Recent advancements in Large Language Models (LLMs) have sparked interest in their formal reasoning capabilities, particularly in mathematics. The GSM8K benchmark is widely used to assess the mathematical reasoning of models on grade-school-level questions. While the performance of LLMs on GSM8K has significantly improved in recent years, it remains unclear whether their mathematical reasoning capabilities have genuinely advanced, raising questions about the reliability of the reported metrics. To address these concerns, we conduct a large-scale study on several SOTA open and closed models. To overcome the limitations of existing evaluations, we introduce GSM-Symbolic, an improved benchmark created from symbolic templates that allow for the generation of a diverse set of questions. GSM-Symbolic enables more controllable evaluations, providing key insights and more reliable metrics for measuring the reasoning capabilities of models.Our findings reveal that LLMs exhibit noticeable variance when responding to different instantiations of the same question. Specifically, the performance of all models declines when only the numerical values in the question are altered in the GSM-Symbolic benchmark. Furthermore, we investigate the fragility of mathematical reasoning in these models and show that their performance significantly deteriorates as the number of clauses in a question increases. We hypothesize that this decline is because current LLMs cannot perform genuine logical reasoning; they replicate reasoning steps from their training data. Adding a single clause that seems relevant to the question causes significant performance drops (up to 65%) across all state-of-the-art models, even though the clause doesn't contribute to the reasoning chain needed for the final answer. Overall, our work offers a more nuanced understanding of LLMs' capabilities and limitations in mathematical reasoning.

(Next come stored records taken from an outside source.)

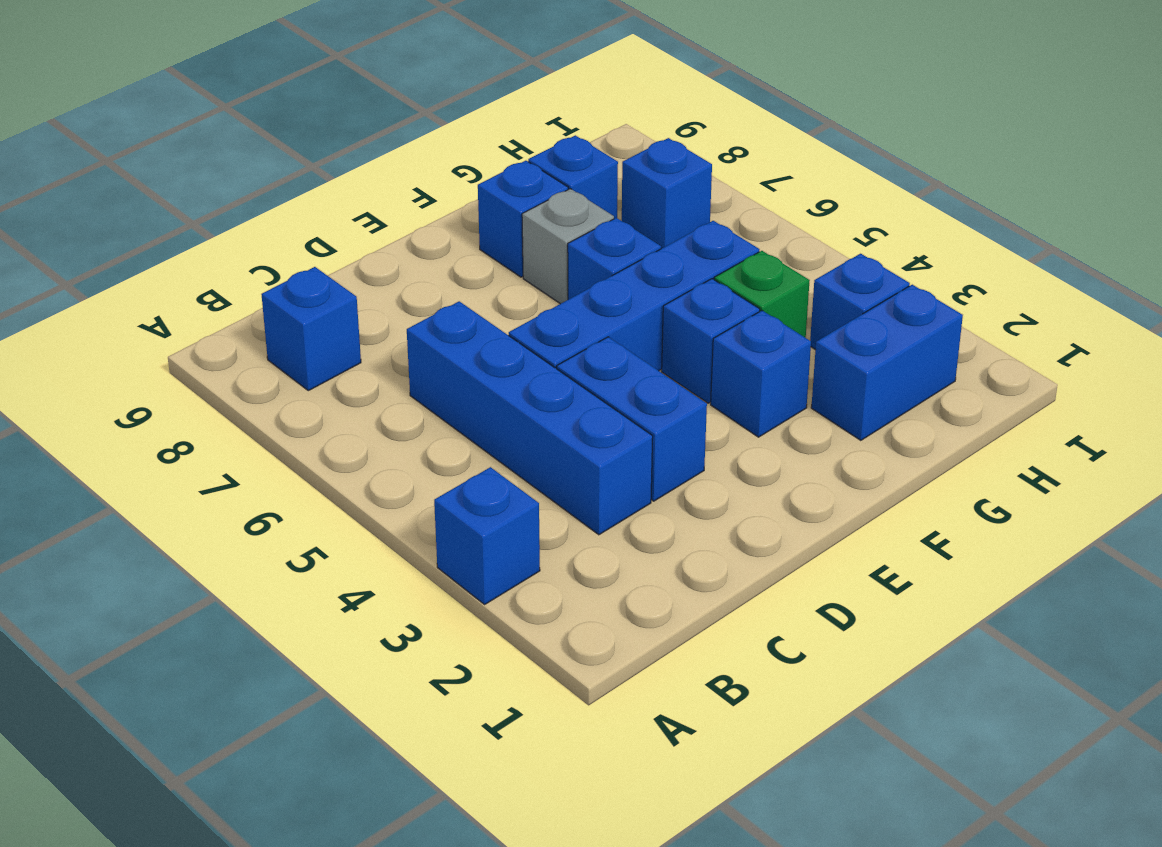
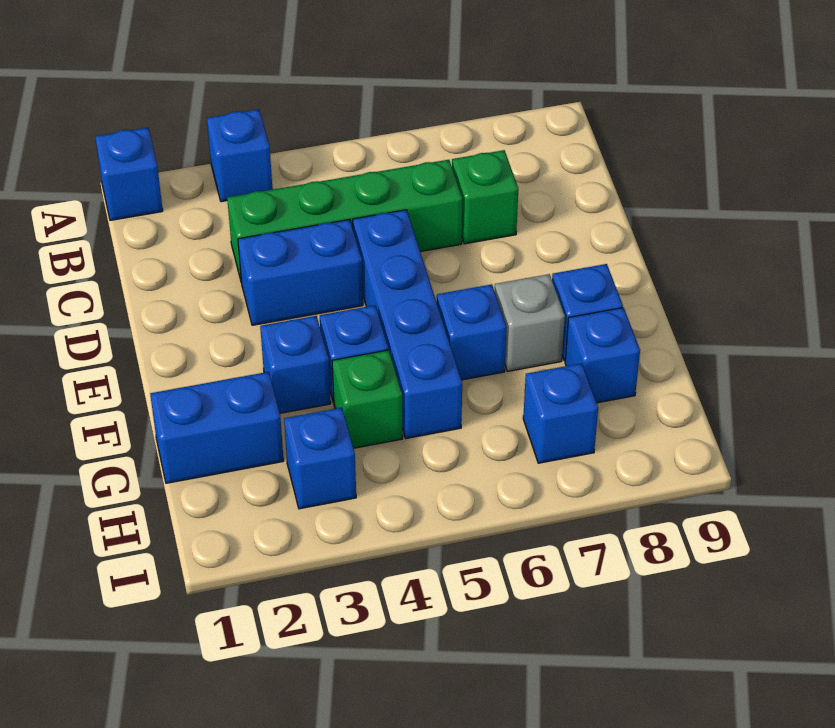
blue brick B8 level 1 -> blue brick A1 level 1
blue brick C3:C6 level 1 -> green brick C3:C6 level 1
none -> green brick C7 level 1
blue brick G2:H2 level 1 -> blue brick G1:G2 level 1

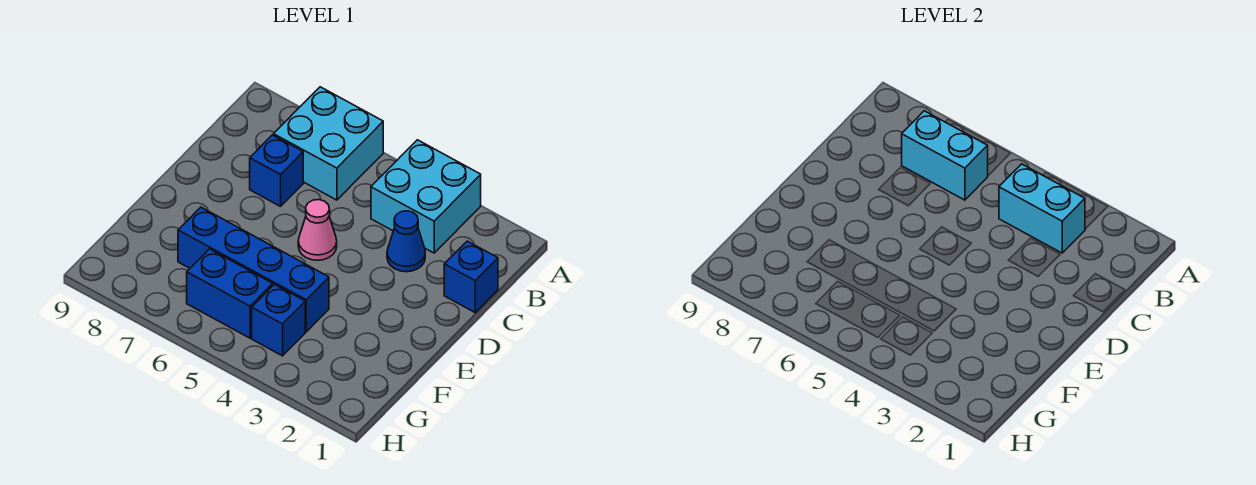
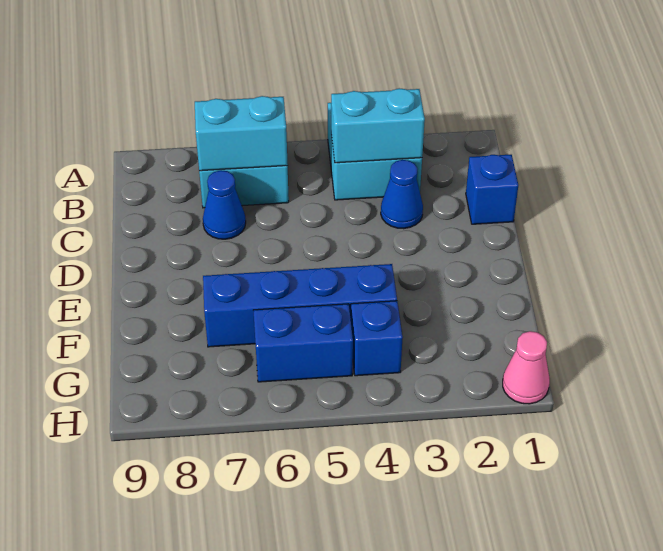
blue brick C7 level 1 -> blue cone C7 level 1
pink cone D5 level 1 -> pink cone H1 level 1

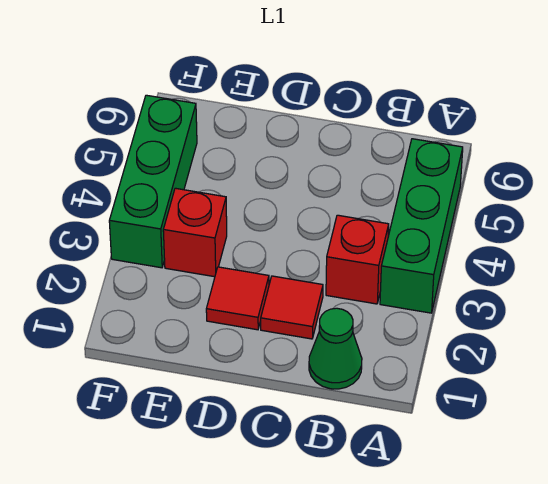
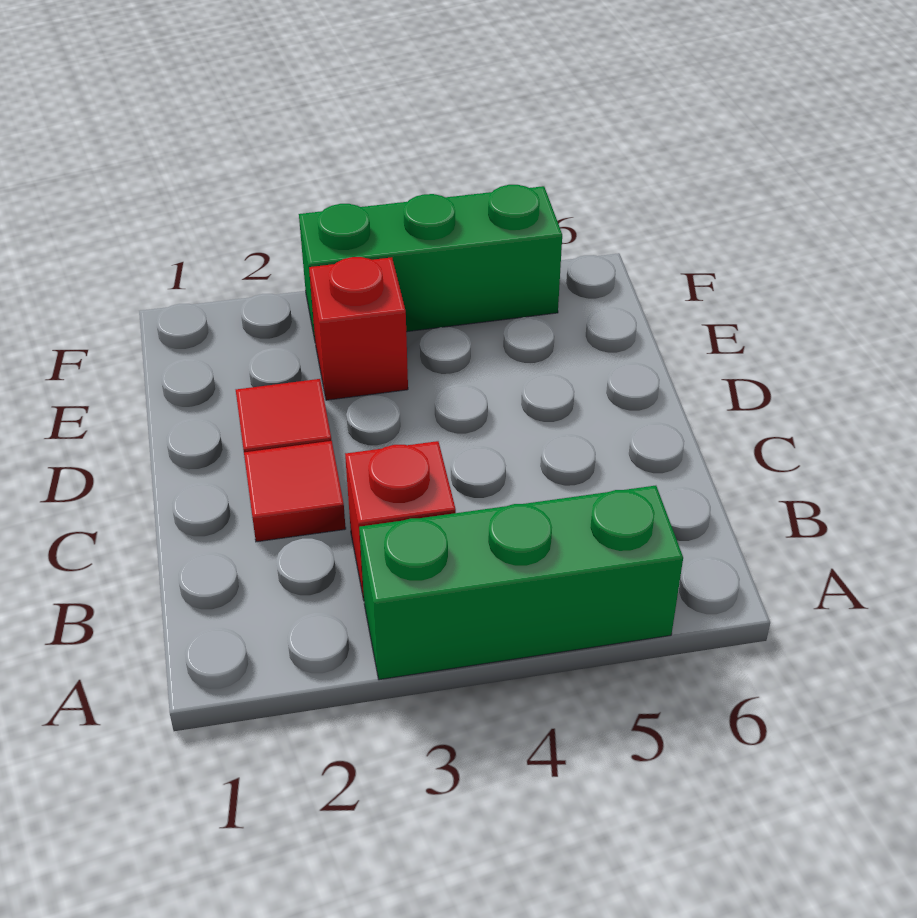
green cone B1 level 1 -> none

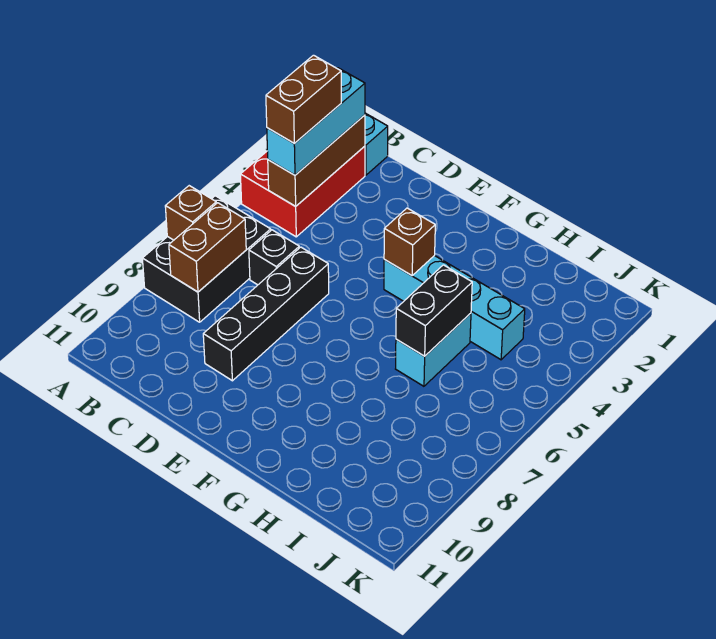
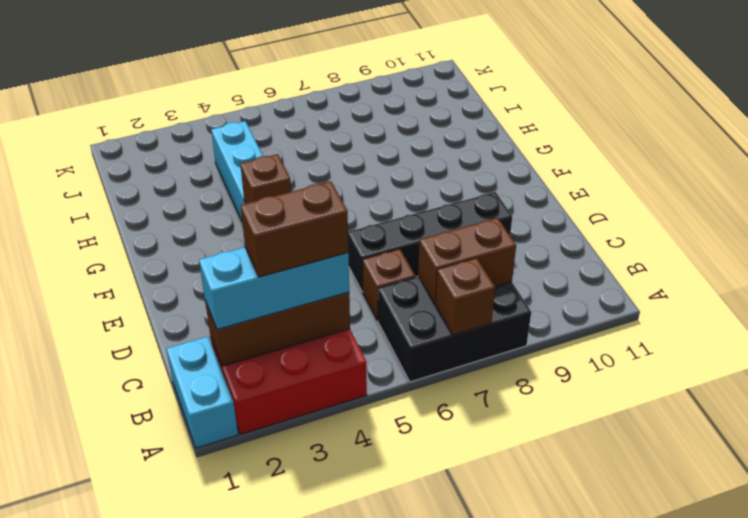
black brick C6 level 1 -> brown brick C6 level 1
cyan brick H5:H6 level 1 -> none
black brick H5:H6 level 2 -> none

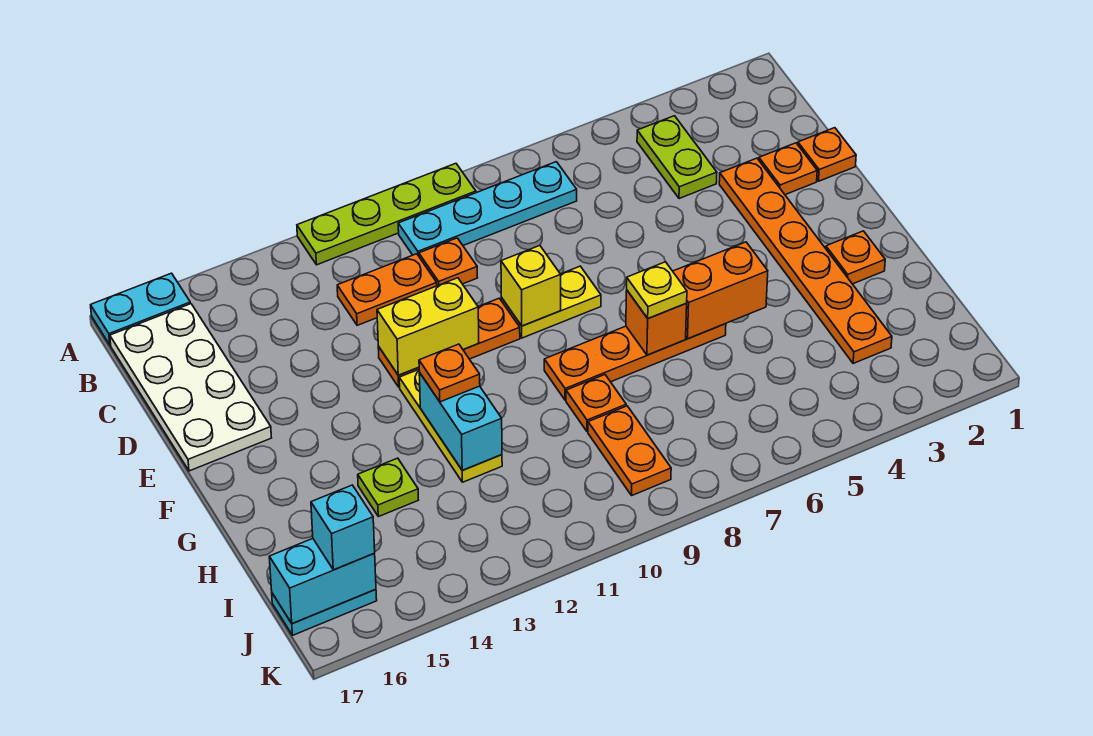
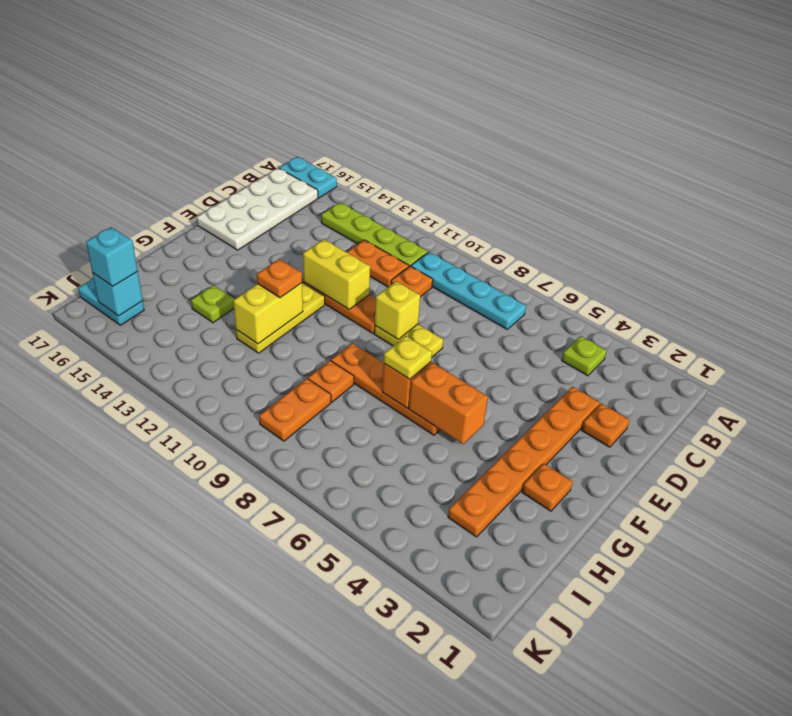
lime plate A9:A12 level 1 -> lime plate B11:B14 level 1
lime plate B4:C4 level 1 -> lime plate B4 level 1
orange plate D1 level 1 -> none
cyan brick G12:H12 level 2 -> yellow brick G12:H12 level 2
cyan brick J16:J17 level 2 -> cyan brick J16 level 2

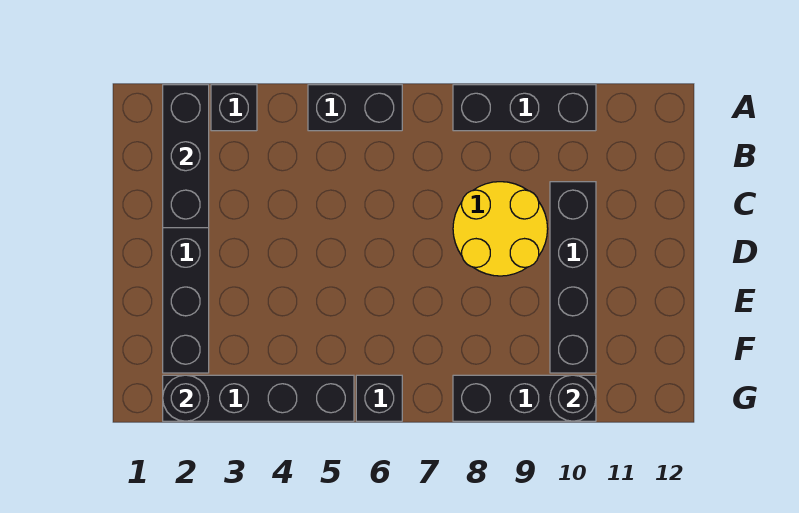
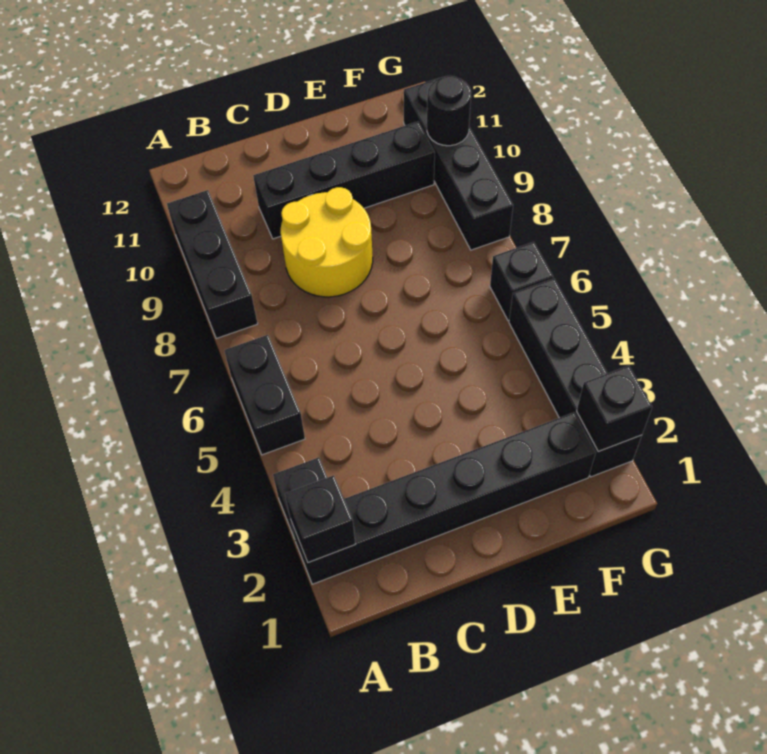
black brick A2:C2 level 2 -> black brick A2 level 2
black round brick G2 level 2 -> black brick G2 level 2
black brick G8:G10 level 1 -> black brick G8:G11 level 1

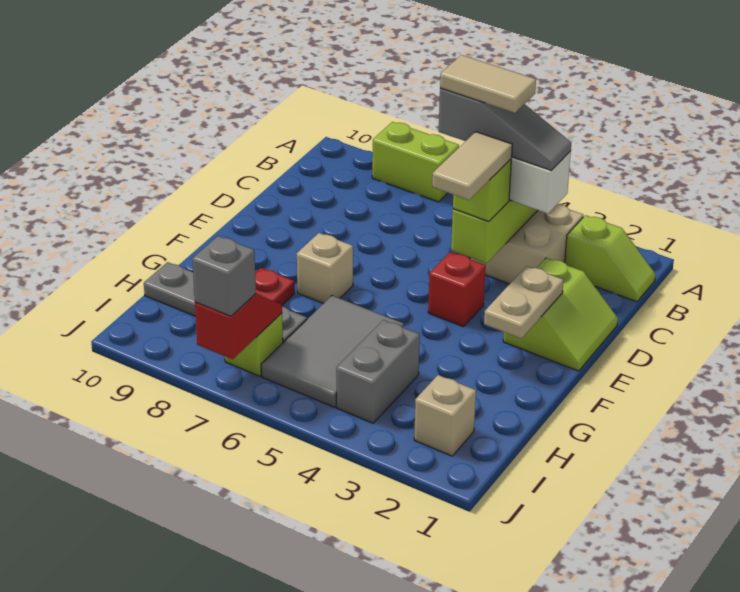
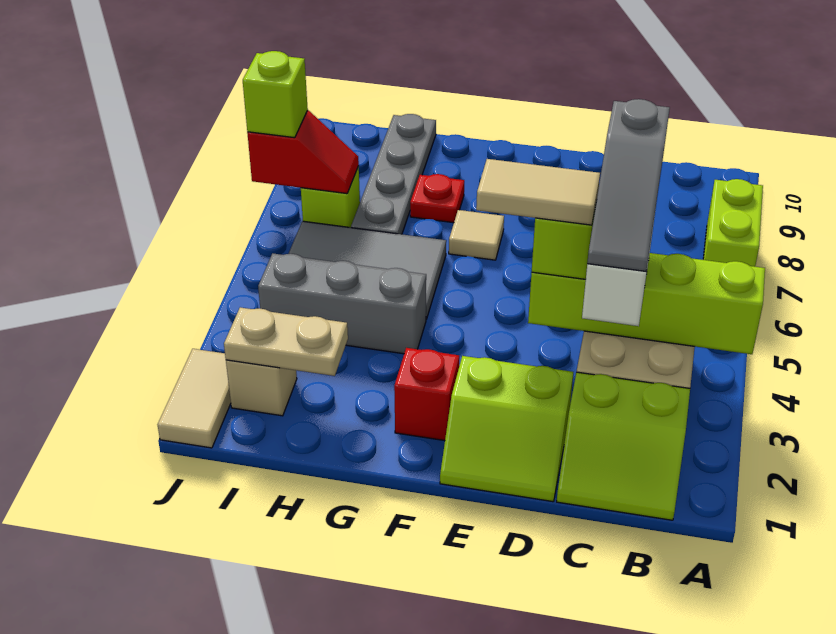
lime slope B1:B2 level 1 top 2 -> lime slope B1:C2 level 1 top 2
tan tile C4:C5 level 5 -> tan tile J1:J2 level 1
tan plate E2:F2 level 2 -> tan plate H2:I2 level 2
red brick E4 level 1 -> red brick F2 level 1
tan brick F7 level 1 -> tan tile F7 level 1
grey brick H4:I4 level 1 -> grey brick G4:I4 level 1
grey brick J7 level 3 -> lime brick J7 level 3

翻译：近年来，大语言模型（LLMs）的进展引发了人们对其形式推理能力，尤其是在数学领域能力的兴趣。GSM8K基准测试被广泛用于评估模型在小学水平问题上的数学推理能力。尽管近年来LLMs在GSM8K上的性能显著提升，但尚不清楚其数学推理能力是否真正取得了实质性进步，这引发了人们对所报告指标可靠性的质疑。为了解决这些问题，我们对多个最先进的开放和闭源模型进行了大规模研究。为了克服现有评估的局限性，我们引入了GSM-Symbolic，这是一个基于符号模板创建的改进基准测试，能够生成多样化的问题集。GSM-Symbolic支持更具可控性的评估，为衡量模型的推理能力提供了关键见解和更可靠的指标。我们的研究结果表明，LLMs在回答同一问题的不同实例化时表现出明显的方差。具体而言，在GSM-Symbolic基准测试中，当仅改变问题中的数值时，所有模型的性能均有所下降。此外，我们研究了这些模型中数学推理的脆弱性，并表明随着问题中子句数量的增加，其性能显著恶化。我们假设这种下降是因为当前的LLMs无法执行真正的逻辑推理；它们只是在复制其训练数据中的推理步骤。添加一个看似与问题相关但实际上对最终答案所需的推理链没有贡献的子句，会导致所有最先进模型的性能显著下降（高达65%）。总体而言，我们的工作为理解LLMs在数学推理方面的能力和局限性提供了更细致的视角。